Friday, March 7, 2014
By Tux Turkel email@example.com
Hundreds of people are expected on the banks of the Penobscot River in Brewer on Friday morning to see and celebrate history in the making, as North America’s first floating offshore wind turbine is lowered into the water.
A team from the University of Maine at Orono tests a turbine outside their laboratory in April. The floating turbine will be placed in the ocean off the coast of Castine this month, following Friday's initial placement in the Penobscot River.
Photo courtesy of Habib Dagher / University of Maine
Within two weeks, the unit will be towed 30 miles downriver to a mooring site in 70 feet of water off Dice Head in Castine, then plugged into Maine’s electricity grid with an undersea cable.
The project, called VolturnUS, is 65 feet tall, one-eighth the scale of a full-size floating turbine. Its output will be only 20 kilowatts, enough to power four average homes. But its potential impact, over time, could be enormous.

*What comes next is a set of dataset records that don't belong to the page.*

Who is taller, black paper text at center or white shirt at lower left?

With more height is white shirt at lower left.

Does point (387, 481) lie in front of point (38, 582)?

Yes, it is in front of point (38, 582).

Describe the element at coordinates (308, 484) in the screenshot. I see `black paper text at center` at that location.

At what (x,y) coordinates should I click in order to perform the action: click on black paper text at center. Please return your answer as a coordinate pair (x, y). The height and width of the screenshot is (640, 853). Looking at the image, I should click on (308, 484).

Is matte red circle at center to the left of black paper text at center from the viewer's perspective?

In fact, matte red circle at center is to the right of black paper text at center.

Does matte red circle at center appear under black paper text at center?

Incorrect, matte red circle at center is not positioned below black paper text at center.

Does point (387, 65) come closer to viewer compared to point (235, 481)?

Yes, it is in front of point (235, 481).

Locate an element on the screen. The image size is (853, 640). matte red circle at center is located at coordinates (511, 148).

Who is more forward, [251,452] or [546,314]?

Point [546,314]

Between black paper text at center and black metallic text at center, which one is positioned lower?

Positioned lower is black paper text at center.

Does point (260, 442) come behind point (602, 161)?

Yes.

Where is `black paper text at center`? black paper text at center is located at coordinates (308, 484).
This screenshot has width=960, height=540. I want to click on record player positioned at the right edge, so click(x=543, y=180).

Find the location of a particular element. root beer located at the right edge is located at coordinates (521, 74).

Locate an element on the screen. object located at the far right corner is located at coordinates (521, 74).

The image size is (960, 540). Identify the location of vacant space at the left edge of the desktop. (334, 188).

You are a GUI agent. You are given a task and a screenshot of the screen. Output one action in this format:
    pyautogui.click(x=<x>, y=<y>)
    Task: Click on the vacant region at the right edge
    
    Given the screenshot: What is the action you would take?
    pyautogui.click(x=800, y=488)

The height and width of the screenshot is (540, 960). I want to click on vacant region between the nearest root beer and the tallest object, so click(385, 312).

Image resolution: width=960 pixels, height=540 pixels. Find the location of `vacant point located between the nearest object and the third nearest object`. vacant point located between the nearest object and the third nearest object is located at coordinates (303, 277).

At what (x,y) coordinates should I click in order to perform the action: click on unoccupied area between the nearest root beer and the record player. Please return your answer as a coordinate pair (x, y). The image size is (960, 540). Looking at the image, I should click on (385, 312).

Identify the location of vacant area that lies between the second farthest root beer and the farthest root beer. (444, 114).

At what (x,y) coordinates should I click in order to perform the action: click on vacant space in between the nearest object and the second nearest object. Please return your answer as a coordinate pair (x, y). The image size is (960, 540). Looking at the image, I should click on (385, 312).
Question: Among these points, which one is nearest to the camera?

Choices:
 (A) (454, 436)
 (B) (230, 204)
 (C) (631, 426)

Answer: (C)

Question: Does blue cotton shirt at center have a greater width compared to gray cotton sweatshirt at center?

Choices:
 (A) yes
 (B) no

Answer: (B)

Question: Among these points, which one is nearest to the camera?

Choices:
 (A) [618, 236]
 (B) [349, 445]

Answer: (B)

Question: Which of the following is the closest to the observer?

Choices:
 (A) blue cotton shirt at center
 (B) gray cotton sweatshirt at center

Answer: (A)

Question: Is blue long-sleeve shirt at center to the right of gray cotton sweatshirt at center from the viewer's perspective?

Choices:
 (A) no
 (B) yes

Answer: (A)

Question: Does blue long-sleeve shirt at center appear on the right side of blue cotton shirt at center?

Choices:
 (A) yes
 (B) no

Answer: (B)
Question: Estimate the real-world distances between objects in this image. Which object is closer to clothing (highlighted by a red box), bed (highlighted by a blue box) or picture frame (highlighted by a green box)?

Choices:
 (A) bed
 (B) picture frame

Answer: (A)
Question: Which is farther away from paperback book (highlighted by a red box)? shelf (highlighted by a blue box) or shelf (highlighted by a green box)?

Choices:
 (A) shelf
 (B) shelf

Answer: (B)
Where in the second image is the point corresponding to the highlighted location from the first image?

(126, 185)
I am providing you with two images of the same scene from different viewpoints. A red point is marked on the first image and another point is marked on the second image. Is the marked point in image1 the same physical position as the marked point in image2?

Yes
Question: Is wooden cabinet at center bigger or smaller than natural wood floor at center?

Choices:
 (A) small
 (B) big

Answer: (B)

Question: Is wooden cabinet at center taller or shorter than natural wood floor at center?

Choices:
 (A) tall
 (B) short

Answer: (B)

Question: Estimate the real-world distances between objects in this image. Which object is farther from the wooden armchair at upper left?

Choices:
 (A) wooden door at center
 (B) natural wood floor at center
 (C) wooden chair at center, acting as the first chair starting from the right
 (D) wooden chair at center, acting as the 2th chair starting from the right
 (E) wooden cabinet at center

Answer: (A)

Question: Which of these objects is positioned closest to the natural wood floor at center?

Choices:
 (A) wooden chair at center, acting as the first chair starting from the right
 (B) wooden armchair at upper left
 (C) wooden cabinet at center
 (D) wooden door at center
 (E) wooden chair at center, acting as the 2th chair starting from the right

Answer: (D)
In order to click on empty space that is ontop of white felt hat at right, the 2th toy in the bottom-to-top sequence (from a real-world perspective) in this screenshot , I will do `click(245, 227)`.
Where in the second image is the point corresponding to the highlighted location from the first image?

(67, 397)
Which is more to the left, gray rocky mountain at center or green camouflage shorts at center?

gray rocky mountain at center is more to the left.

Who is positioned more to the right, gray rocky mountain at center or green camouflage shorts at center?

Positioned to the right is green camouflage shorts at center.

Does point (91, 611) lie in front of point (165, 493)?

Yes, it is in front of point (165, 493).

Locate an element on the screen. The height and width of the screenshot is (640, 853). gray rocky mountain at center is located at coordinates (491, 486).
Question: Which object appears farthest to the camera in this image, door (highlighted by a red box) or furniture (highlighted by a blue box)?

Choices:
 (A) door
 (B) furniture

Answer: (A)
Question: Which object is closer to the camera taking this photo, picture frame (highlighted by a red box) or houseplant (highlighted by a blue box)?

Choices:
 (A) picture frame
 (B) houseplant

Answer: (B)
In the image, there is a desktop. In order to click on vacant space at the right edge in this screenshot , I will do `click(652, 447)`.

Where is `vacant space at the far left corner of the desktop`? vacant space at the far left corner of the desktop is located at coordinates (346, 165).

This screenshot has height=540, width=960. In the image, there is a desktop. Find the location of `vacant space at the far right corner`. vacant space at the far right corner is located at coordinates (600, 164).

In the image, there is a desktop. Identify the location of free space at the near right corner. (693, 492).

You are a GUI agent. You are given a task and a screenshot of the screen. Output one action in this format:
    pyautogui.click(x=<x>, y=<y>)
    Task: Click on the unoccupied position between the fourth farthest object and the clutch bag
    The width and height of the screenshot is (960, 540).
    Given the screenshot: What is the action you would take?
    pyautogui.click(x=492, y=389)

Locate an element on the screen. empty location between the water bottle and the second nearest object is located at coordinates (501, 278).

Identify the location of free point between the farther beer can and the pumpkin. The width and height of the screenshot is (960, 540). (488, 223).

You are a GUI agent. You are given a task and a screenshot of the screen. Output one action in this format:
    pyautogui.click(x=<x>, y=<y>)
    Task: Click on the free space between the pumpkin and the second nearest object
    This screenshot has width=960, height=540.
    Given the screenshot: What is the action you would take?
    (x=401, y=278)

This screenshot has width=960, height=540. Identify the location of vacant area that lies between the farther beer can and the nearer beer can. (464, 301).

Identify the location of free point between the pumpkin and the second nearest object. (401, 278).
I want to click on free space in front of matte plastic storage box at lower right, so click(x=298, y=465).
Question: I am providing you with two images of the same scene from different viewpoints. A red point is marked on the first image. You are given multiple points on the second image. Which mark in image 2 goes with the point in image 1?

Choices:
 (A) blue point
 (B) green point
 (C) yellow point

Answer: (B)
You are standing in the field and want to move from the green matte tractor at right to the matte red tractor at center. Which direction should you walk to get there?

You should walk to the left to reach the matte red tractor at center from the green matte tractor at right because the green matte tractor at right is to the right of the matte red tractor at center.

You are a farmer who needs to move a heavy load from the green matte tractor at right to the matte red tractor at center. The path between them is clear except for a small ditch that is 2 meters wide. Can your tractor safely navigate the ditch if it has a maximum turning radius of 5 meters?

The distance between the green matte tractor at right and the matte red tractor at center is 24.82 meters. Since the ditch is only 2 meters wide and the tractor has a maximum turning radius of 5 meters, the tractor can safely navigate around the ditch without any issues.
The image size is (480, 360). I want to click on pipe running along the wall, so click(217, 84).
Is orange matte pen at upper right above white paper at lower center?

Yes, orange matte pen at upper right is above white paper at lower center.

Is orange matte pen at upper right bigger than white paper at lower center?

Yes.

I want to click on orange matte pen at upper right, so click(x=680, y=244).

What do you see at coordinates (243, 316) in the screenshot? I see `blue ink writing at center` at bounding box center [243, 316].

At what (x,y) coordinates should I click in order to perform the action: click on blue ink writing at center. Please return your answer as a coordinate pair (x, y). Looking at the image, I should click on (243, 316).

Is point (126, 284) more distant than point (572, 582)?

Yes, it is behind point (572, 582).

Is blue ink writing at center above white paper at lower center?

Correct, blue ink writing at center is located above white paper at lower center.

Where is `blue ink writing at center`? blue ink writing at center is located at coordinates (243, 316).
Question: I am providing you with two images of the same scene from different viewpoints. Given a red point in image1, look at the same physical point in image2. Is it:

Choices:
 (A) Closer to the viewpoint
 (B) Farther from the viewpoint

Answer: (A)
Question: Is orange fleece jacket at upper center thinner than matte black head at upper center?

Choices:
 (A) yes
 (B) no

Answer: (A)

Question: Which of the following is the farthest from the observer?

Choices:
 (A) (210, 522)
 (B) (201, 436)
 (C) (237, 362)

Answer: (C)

If the technology is proven in the coming months, it could kick-start a local industry to support a full-size wind park, with hundreds of turbines with rotor diameters larger than a football field floating 10 miles off the coast.
They would tap the robust breezes in the Gulf of Maine to help power New England, at a cost that’s competitive with other energy sources beginning in 2020. Advocates say a deep-water wind power industry could create thousands of jobs and $20 billion in private investment by 2030.
The prototype will be launched at the Eastern Manufacturing Facility of Cianbro Corp., which built the unit. Several government and business leaders are set to speak at the event.
Five years of research and development, led by the University of Maine-led DeepCwind Consortium, has brought the vision to this point. But several obstacles stand in the way of VolturnUS becoming the catalyst for a Maine-based, offshore energy revolution.
First, it must prove its design concept. Rather than using steel components assembled at sea, the $1 million prototype was put together on land with advanced concrete and composite materials, to fight corrosion and reduce weight. Data from two dozen sensors will help show whether full-scale units can handle the harsh ocean environment and generate power for many years.
Second, VolturnUS must beat out competitors for government money. It is among seven projects nationally that won $4 million each in federal grants last year to help develop utility-scale offshore wind technologies. It’s vying for a follow-up award of as much as $50 million early next year for a project off Monhegan Island.
The $96 million pilot project would feature two, six-megawatt turbines and generate enough electricity for 6,000 homes in 2016.
One of the competitors is the Norwegian energy giant Statoil, which has begun a new testing phase for its Hywind Maine project off Boothbay Harbor. Statoil launched the world’s first full-scale floating turbine in the North Sea in 2009. It’s using data from the experiment to refine its $120 million project in Maine.
Hywind Maine would have four three-megawatt turbines on floating spar buoys anchored to the seabed in 460 feet of water.
Third, VolturnUS must have a contract to sell its power, at rates that will support costs. Project officials are trying to negotiate an agreement with New England utilities in the range of 14 cents per kilowatt-hour.
Statoil already has a power purchase agreement, for 27 cents per kilowatt-hour, that was approved last year by Maine’s Public Utilities Commission. It won out over the objections of Gov. Paul LePage, who said the rate — more than three times what Maine homeowners pay for energy — is too high and the PUC’s agreement with Statoil doesn’t promise enough economic benefits to the state.
Both rates are for demonstration projects. The federal government wants commercial-scale projects that can generate power at 10 cents per kilowatt-hour in 2020, a rate that’s expected to be on par with natural gas and other sources.